Acupuncture may work by enhancing higher levels of serotonin and endorphins within the brain (Carlin, 1997). In a study of 38 clinically depressed women, researchers found that those treated with acupuncture experienced significant relief.  Once the trial was over, all participants were given acupuncture resulting in 70% experiencing a drop in depressive symptoms, which is comparable to antidepressant therapy (Sussex Publishers, 1999). 

Adjunct medication therapy

Psychostimulants including Adderall, Dexedrine, and Ritalin have all been prescribed as adjuncts to antidepressant therapy (Marano, 2003).  These medications are generally used to treat attention deficit disorder or narcolepsy.  Their value to depressed patients appears to be one of boosting the efficacy of the antidepressant or in reducing drowsiness and improving executive functioning.

Summary

 If depression is the result of a combination of factors, then the best chance for a cure is to investigate and explore every recognized health promoting tool in order to correct the underlying emotional cause, right the brain chemistry, and enhance functioning. These tools may include drug therapy, psychotherapy, nutrition, exercise, meditation, acupuncture, and social engagement. (Carlin, 1997).

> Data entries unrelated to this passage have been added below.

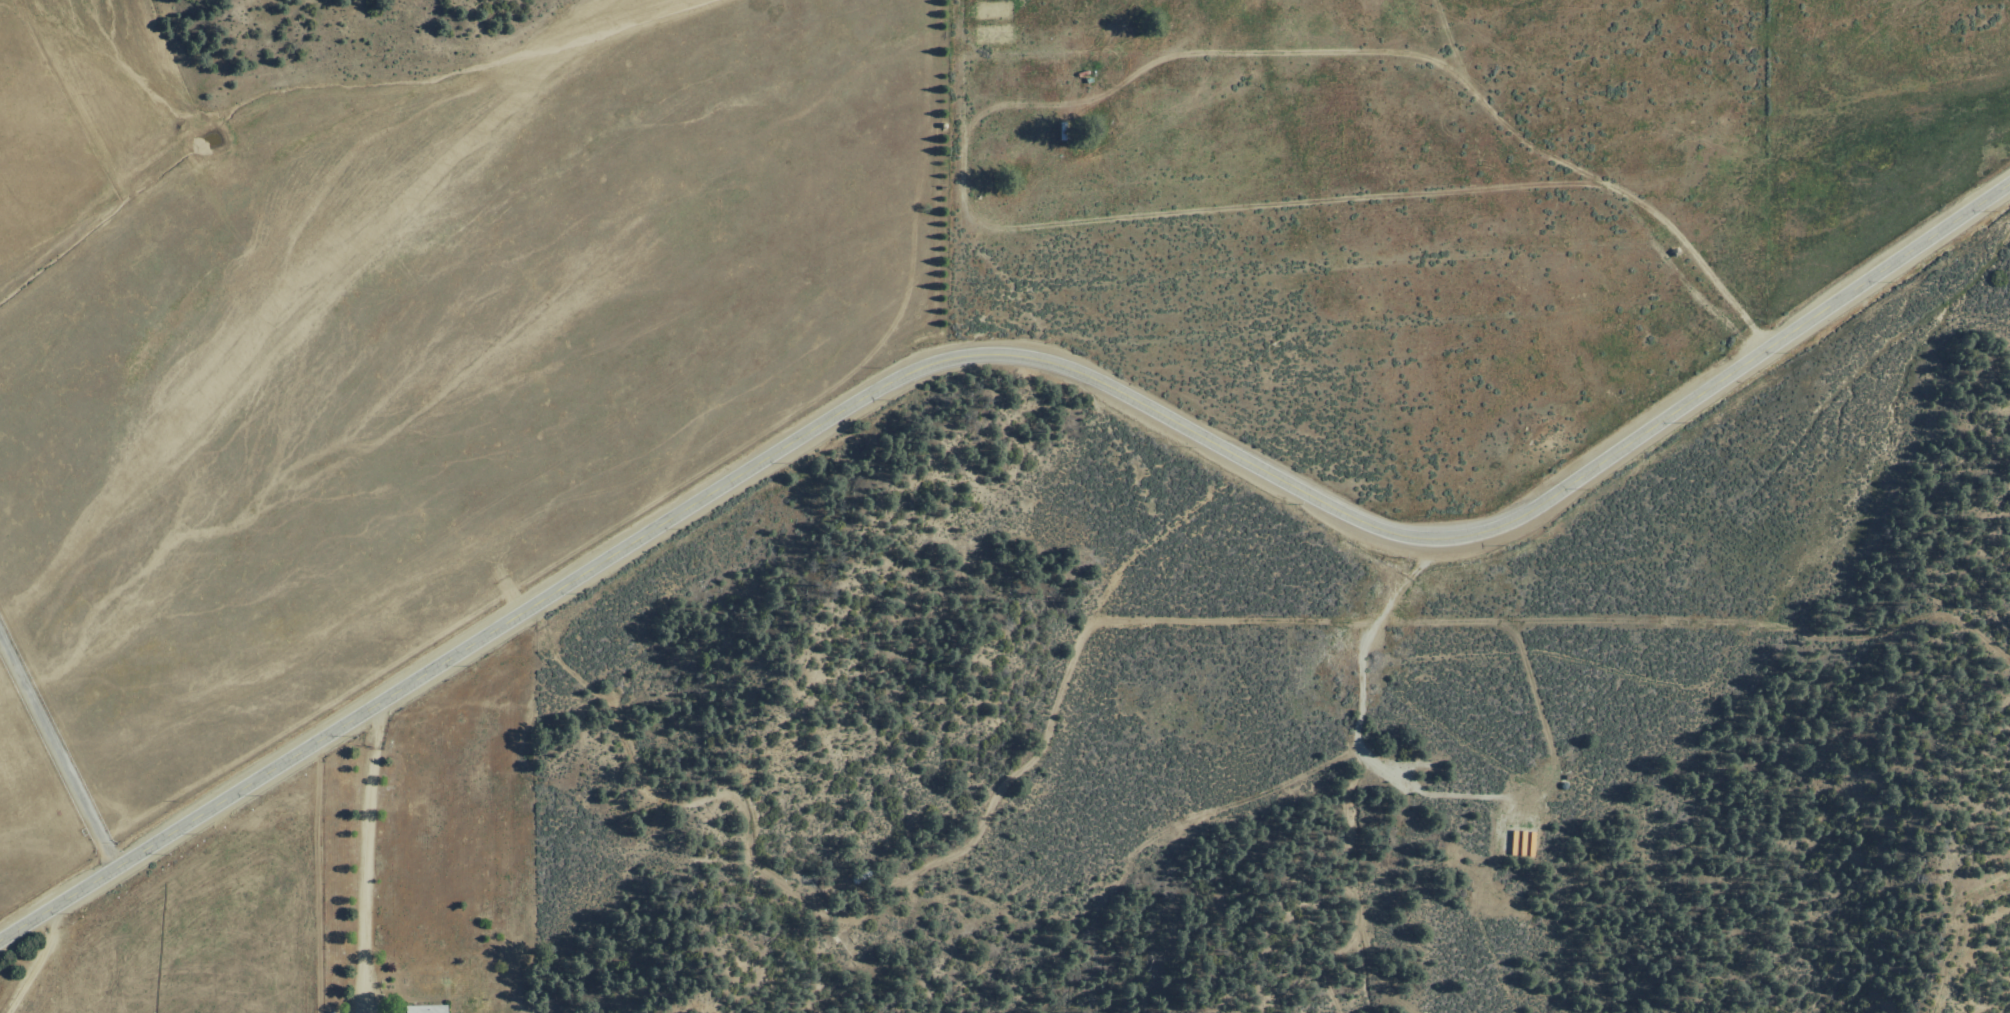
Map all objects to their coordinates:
road: (1421, 33)
road: (988, 111)
road: (1721, 289)
road: (995, 356)
road: (58, 754)
road: (365, 854)
road: (909, 879)
road: (32, 965)
building: (426, 1008)

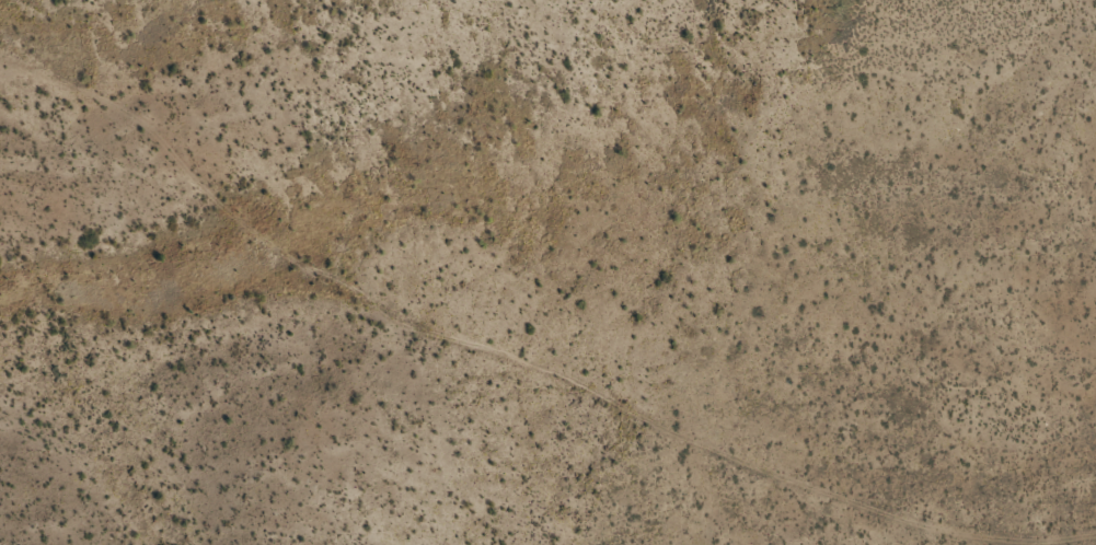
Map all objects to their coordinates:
road: (492, 334)

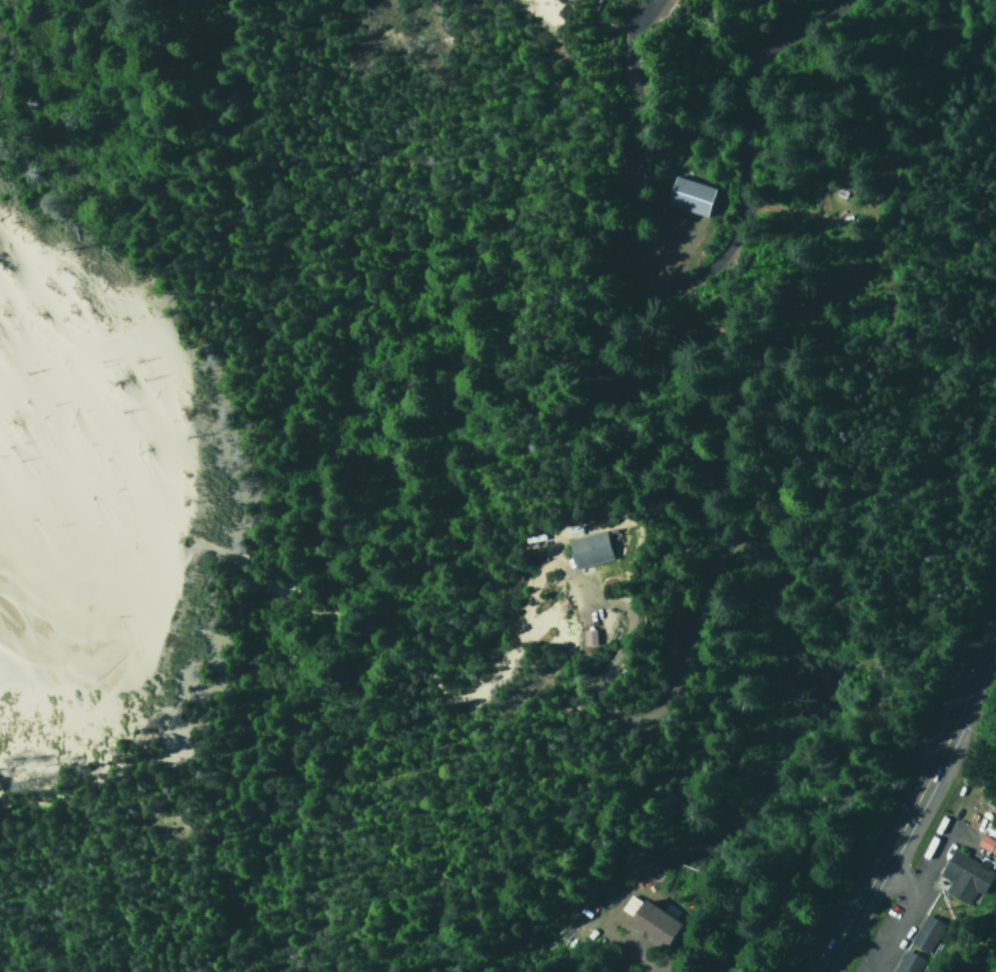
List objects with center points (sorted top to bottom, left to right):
building: (688, 194)
road: (743, 536)
building: (585, 548)
road: (907, 807)
building: (984, 842)
building: (966, 871)
building: (651, 923)
building: (907, 962)

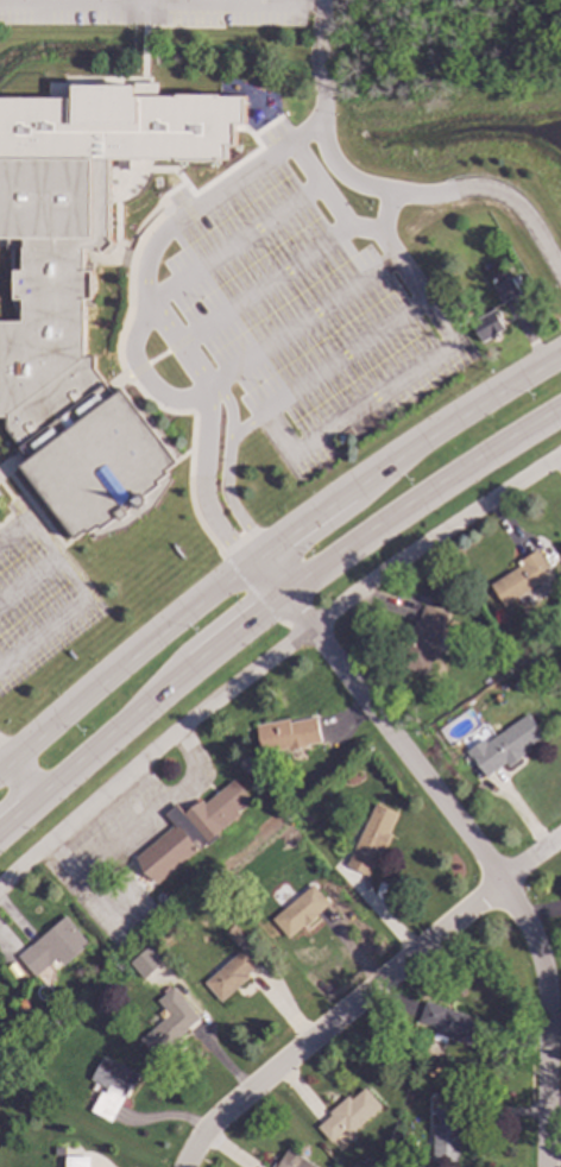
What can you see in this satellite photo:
road: (142, 0)
road: (160, 1)
parking lot: (153, 13)
road: (321, 115)
road: (496, 192)
road: (384, 212)
road: (377, 231)
road: (232, 244)
road: (150, 249)
road: (262, 285)
building: (83, 289)
building: (506, 291)
building: (461, 319)
parking lot: (301, 320)
road: (301, 321)
building: (488, 325)
road: (177, 345)
road: (343, 355)
road: (372, 397)
road: (246, 425)
road: (277, 433)
road: (224, 472)
road: (202, 484)
road: (270, 548)
road: (26, 577)
building: (521, 578)
road: (77, 589)
parking lot: (36, 594)
road: (270, 601)
building: (423, 640)
road: (272, 660)
building: (533, 665)
building: (517, 684)
building: (287, 734)
building: (505, 746)
road: (17, 775)
building: (274, 795)
building: (307, 818)
road: (138, 825)
building: (191, 831)
road: (467, 838)
building: (371, 839)
building: (229, 879)
building: (295, 881)
building: (259, 906)
building: (300, 911)
building: (234, 935)
building: (53, 947)
building: (229, 973)
road: (362, 995)
building: (19, 1004)
building: (453, 1026)
building: (168, 1029)
building: (46, 1038)
building: (111, 1087)
building: (348, 1114)
building: (445, 1132)
building: (59, 1150)
building: (292, 1161)
building: (76, 1162)
building: (365, 1164)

Nesse states it best when he says, “Patients who believe that depression is normal may refuse drug treatment for fear of covering up the real problem, while those who believe depression is purely a product of brain pathology may be reluctant to examine how their relationships may contribute to their symptoms” (Bailey, 2002). Bailey (2002) concludes, “Like every discovery since fire, medication can be helpful or hurtful. It’s all in how you use it”.

As clinicians, we must be aware of the changing face of depression and prepare ourselves to accurately diagnose and effectively treat this disorder with an individualized plan of care which may or may not include medication. Ideally, we must also work to reduce social stigma and facilitate insurance reimbursement.  Depression needs to be recognized as a disorder affecting mind and body requiring treatment much as insulin is required by diabetics.